This season Eastern’s men’s basketball team is hoping to get off to a better start than they did last season when they won just two of the first nine games, but in the same right is striving to contend for the Big Sky championship after tying for the trophy last season.
Early on this season will be challenging for the Eagles, with records of 12-4 in the Big Sky Conference and 15-12 overall, who were handed one of the toughest non-conference schedules in the nation, with a retooled team and new head coach, much is unsure.
Opening up at home Friday night against Gonzaga University, which was a Sweet Sixteen team last season and one of the top eight teams in the nation two years ago, is a tough task for Eastern and new head coach Ray Giacoletti.
“This is a great opportunity for us to open up at home against a caliber of opponent like Gonzaga,” said Giacoletti. “There’s no second guessing what they’ve done, now every one in the country is aware of that team.”
Eastern, like Gonzaga, lost intricate sprockets to the team this year, but also are predicted to succeed with experienced players this season.
The Eagles lost senior first team All-Big Sky Conference selections Deon Williams and Ryan Hansen from their backcourt, along with Big Sky Coach of the Year Steve Aggers, who coached the team to the team to a co-championship last season.
Even though the losses Eastern still remains with a talented core of experienced upperclassmen and good young players that could help to challenge for post season once again.
After Aggers departure to Loyola-Marymount last spring, Eastern hired new skipper, Giacoletti, who is nothing but optimistic of the potential that this year’s squad brings to the court.
“This team [Eastern] has four seniors that have been through the conference and they understand what it takes to win the big games,” Giacoletti said.
The first year coach is a former University of Washington assistant and was the head coach at Division II North Dakota State University for the past three seasons before his leaving for Cheney.
The Eagles will feature perimeter players, seniors Jamal Jones and Aaron Olson; along with standout freshman Marquis Poole and junior transfer Jason Lewis.
Senior forward Chris White, an All-Big Sky Honorable Mention selection one year ago averaged 11.1 points, 6.9 rebounds and 1.5 blocked shots on last season’s campaign and will be striving to post such numbers if not better with the help of fellow senior Kareem Hunter.
The 6-foot-6-inch, 215-pound Hunter will be a dominant force in the paint, like he was last year when he brought down an average of 5.3 rebounds and added 6.5 points per contest.
Giacoletti feels that the mixture of experience at all positions will be key for the team this season.
“We have two perimeter players that are seniors and two big men that are seniors,” he said. “There’s not really one of four that we will look to, rather we look to each one of them.

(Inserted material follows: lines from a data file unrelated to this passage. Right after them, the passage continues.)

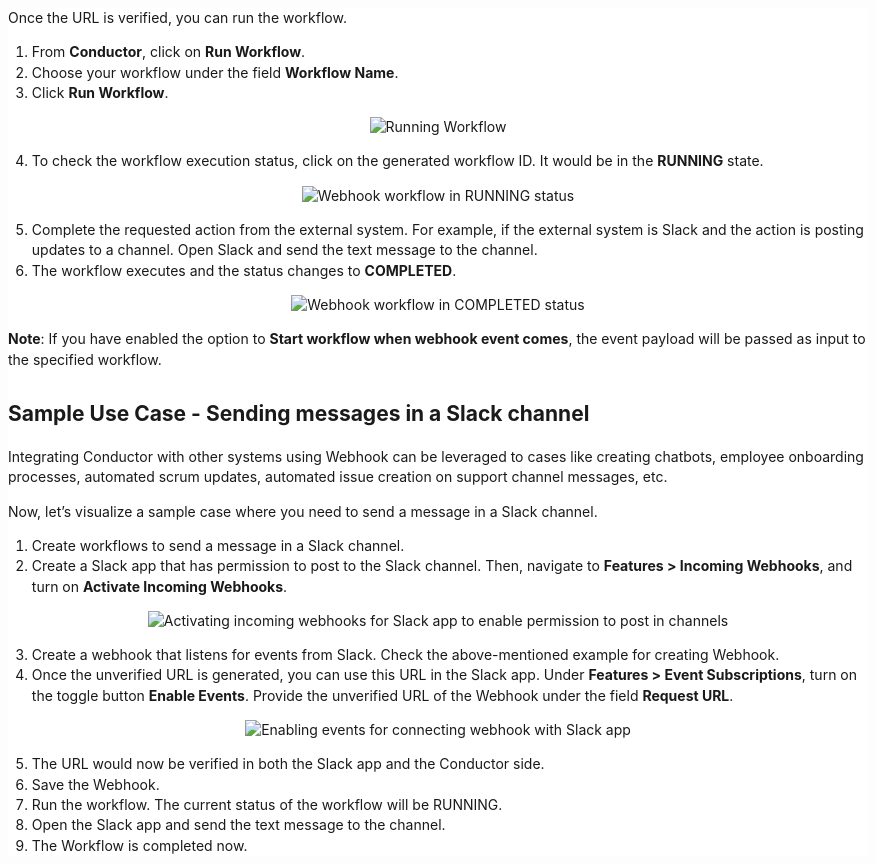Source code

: Once the URL is verified, you can run the workflow. 

1. From **Conductor**, click on **Run Workflow**.
2. Choose your workflow under the field **Workflow Name**.
3. Click **Run Workflow**.

<p align="center"><img src="/content/img/Run-Workflow-in-Conductor.png" alt="Running Workflow" width="100%" height="auto" style={{paddingBottom: 40, paddingTop: 40}} /></p>

4. To check the workflow execution status, click on the generated workflow ID. It would be in the **RUNNING** state.

<p align="center"><img src="/content/img/Sample-Webhook-Workflow-in-RUNNING-status.png" alt="Webhook workflow in RUNNING status" width="100%" height="auto" style={{paddingBottom: 40, paddingTop: 40}} /></p>

5. Complete the requested action from the external system. For example, if the external system is Slack and the action is posting updates to a channel. Open Slack and send the text message to the channel. 
6. The workflow executes and the status changes to **COMPLETED**.

<p align="center"><img src="/content/img/Sample-Webhook-Workflow-in-COMPLETED-status.png" alt="Webhook workflow in COMPLETED status" width="100%" height="auto" style={{paddingBottom: 40, paddingTop: 40}} /></p>

**Note**: If you have enabled the option to **Start workflow when webhook event comes**, the event payload will be passed as input to the specified workflow.

## Sample Use Case - Sending messages in a Slack channel

Integrating Conductor with other systems using Webhook can be leveraged to cases like creating chatbots, employee onboarding processes, automated scrum updates, automated issue creation on support channel messages, etc.

Now, let’s visualize a sample case where you need to send a message in a Slack channel.

1. Create workflows to send a message in a Slack channel.
2. Create a Slack app that has permission to post to the Slack channel. Then, navigate to **Features > Incoming Webhooks**, and turn on **Activate Incoming Webhooks**.

<p align="center"><img src="/content/img/Activate-incoming-webhooks-for-Slack-app.png" alt="Activating incoming webhooks for Slack app to enable permission to post in channels" width="100%" height="auto" style={{paddingBottom: 40, paddingTop: 40}} /></p>

3. Create a webhook that listens for events from Slack. Check the above-mentioned example for creating Webhook.
4. Once the unverified URL is generated, you can use this URL in the Slack app. Under **Features > Event Subscriptions**, turn on the toggle button **Enable Events**. Provide the unverified URL of the Webhook under the field **Request URL**.

<p align="center"><img src="/content/img/Enabling-events-for-Slack-app.png" alt="Enabling events for connecting webhook with Slack app" width="100%" height="auto" style={{paddingBottom: 40, paddingTop: 40}} /></p>

5. The URL would now be verified in both the Slack app and the Conductor side.
6. Save the Webhook.
7. Run the workflow. The current status of the workflow will be RUNNING. 
8. Open the Slack app and send the text message to the channel.
9. The Workflow is completed now.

We need to do it by committee.”
Friday night’s opponent, Gonzaga have also gone through a transition of players after graduating standout back court players, Matt Santangelo and Richie Frahm, along with Mike Nielson, Ryan Floyd and big man Axel Dench.
In spite of the potential for disaster with the losses, the Bulldogs are growling with the same integrity as in past seasons.
Anchored by John R. Wooden Player of the Year nominee Casey Calvary, Gonzaga forwards Mark Spink and Zach Gorde are returning from last season’s phenomenal team. Gonzaga is also expected to flourish with first year Bulldog Dan Dickau.
Dickau, a junior transfer from the University of Washington and 1998 Washington State Player of the Year, left the Seattle after a sub-par freshman season and a broken ankle the next year.
“Inside and out they’re pretty potent and can score a lot of points,” said Eastern’s new coach.
Eastern opens with Gonzaga and will follow next week in Lansing, Mich. for the Spartan Coca-Cola Classic. Eastern will play Bradley on Friday, and if they win they will face off against the defending national champion Michigan State Spartans on Saturday.
Giacoletti agrees that playing top programs in the country has its benefits, but also has its share of downfalls as well.
“I think there needs to be a fine balance between the two,” said Giacoletti. “You don’t want to get content playing lower level teams, but certainly you don’t want to play nothing but better teams and not be able to accomplish any improvements before conference games.”
Improvement is what the Eagle coach is stressing in the preseason.
When Gonzaga invades Reese Court in Cheney Friday night for the 7 p.m. match up, and the big tournament next week, Eastern will try to put what ever out come into a positive that they will be able to learn from and in result become better.
“Look at the opportunity that we have,” the excited Giacoletti said. “There are only so many opportunities in life and this is one of them. We have to make the most of them.”